Maduro peut se vanter, comme expliqué déjà ci-dessus, de la croissance économique, d’un chômage en baisse et d’une diminution de la pauvreté.Comme Capriles a perdu trois fois à la suite en moins d’un an (d’abord contre Chavez lui-même, ensuite contre Maduro et finalement lors des élections municipales de décembre 2013), López et Machado mettent sa direction en question.
Ce qui se passe actuellement n’est pas tellement – d’après Gregory Wilpert – une tentative de coup d’état qu’une lutte de pouvoir au sein de l’opposition. Que l’opposition en ressorte divisée n’est pas vraiment un problème pour López et Machado. Ils considèrent que cela se résoudra bien pour 2016.

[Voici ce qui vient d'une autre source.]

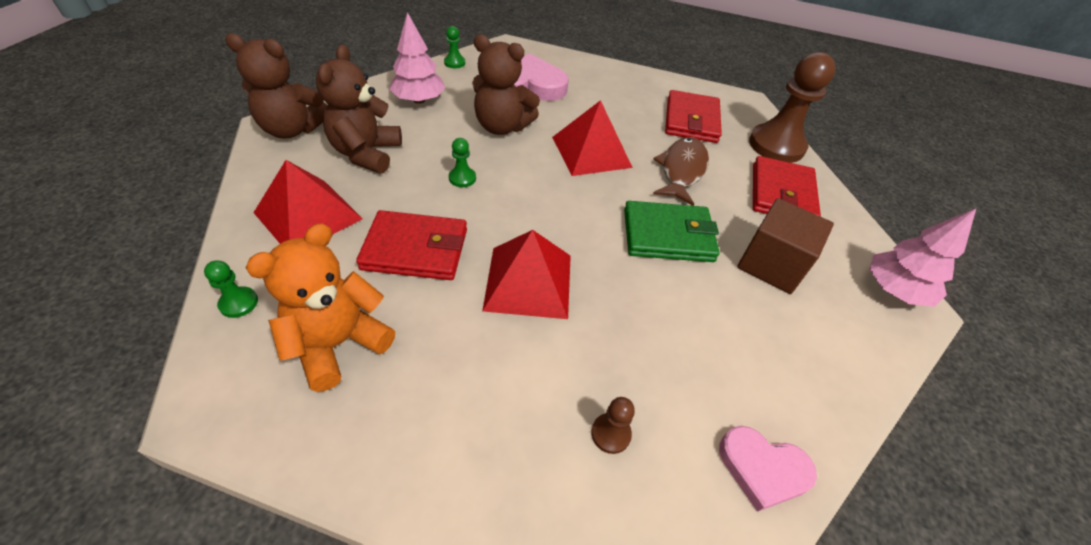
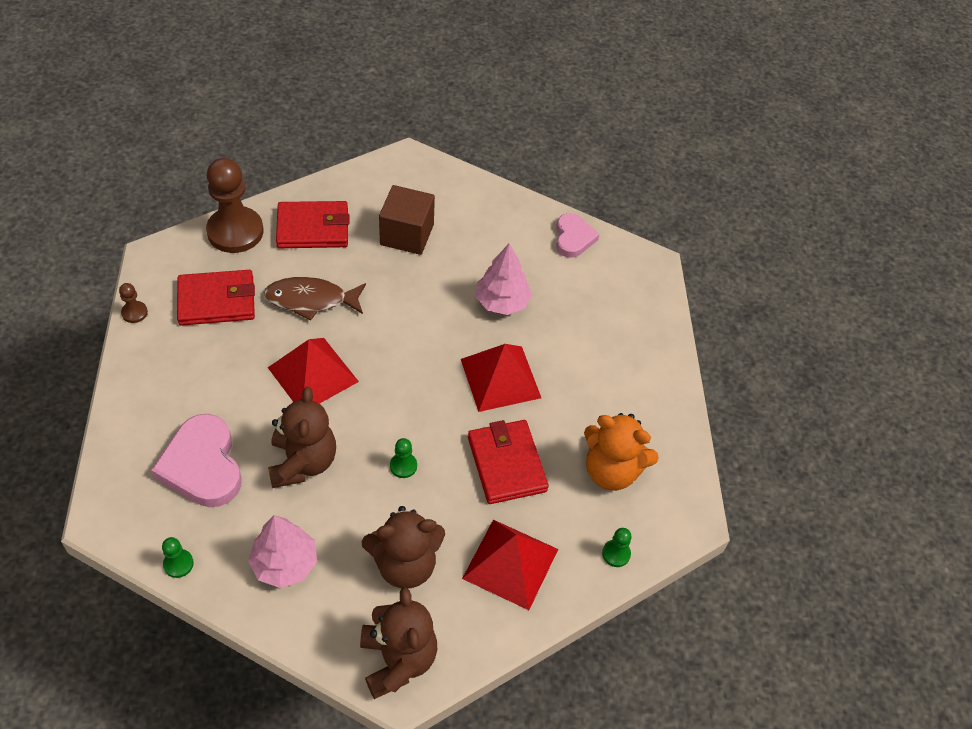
camera: 110 degrees left, 5 degrees up
brown pawn [591,397,635,454] -> brown pawn moved to [119,283,148,323]
green wallet [624,201,720,262] -> none
pink tree [869,208,976,307] -> pink tree moved to [476,243,532,315]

Une autre vision de la société

Ce que l’on lit dans les médias occidentaux, avec leur focus exclusif sur l’inflation et d’autres points négatifs, sans tenir compte du contexte global, n’est, d’après Bhatt et Wilpert, qu’un récit unilatéral et déformé de la réalité. Ce  récit nie également le contexte historique de l’Amérique latine, un des continents les plus inégalitaires au monde. 
Avant Chávez, il y avait au Venezuela deux partis au pouvoir  – le schéma latino-américain classique – qui se combattaient l’un l’autre  mais avaient des idéologies sociales interchangeables. Entre-temps, le pouvoir réel – sur les matières premières, la richesse du continent – était dans les mains d’une petite élite économique.
Depuis Chávez, ce pays connait un nouveau processus de développement qui, avec des hauts et des bas, rompt radicalement avec le passé. La population d’un grand nombre d’autres pays s’en est inspiré. La diminution de l’inégalité sociale dans la société effraye l’élite et la classe moyenne.   

Des déclarations paranoïaques contre des expériences concrètes

En 2006, WikiLeaks a révélé des mémos internes de l’ambassade américaine à Caracas qui démontraient la stratégie de sabotage contre le président élu. Ces mémos ne souffraient d’aucune ambiguités: des blocus économiques, des provocations de mécontentement social, tout s’y trouvait.

Que le gouvernement du Venezuela réagisse maintenant de façon paranoïaque aux protestations récentes, trouve donc sa base dans les expériences concrètes du passé. Le langage exagérément théatral du président Maduro correspond à la culture politique de l’Amérique latine. En ce qui concerne ce dernier point, les dirigeants de l’opposition et de la majorité se valent.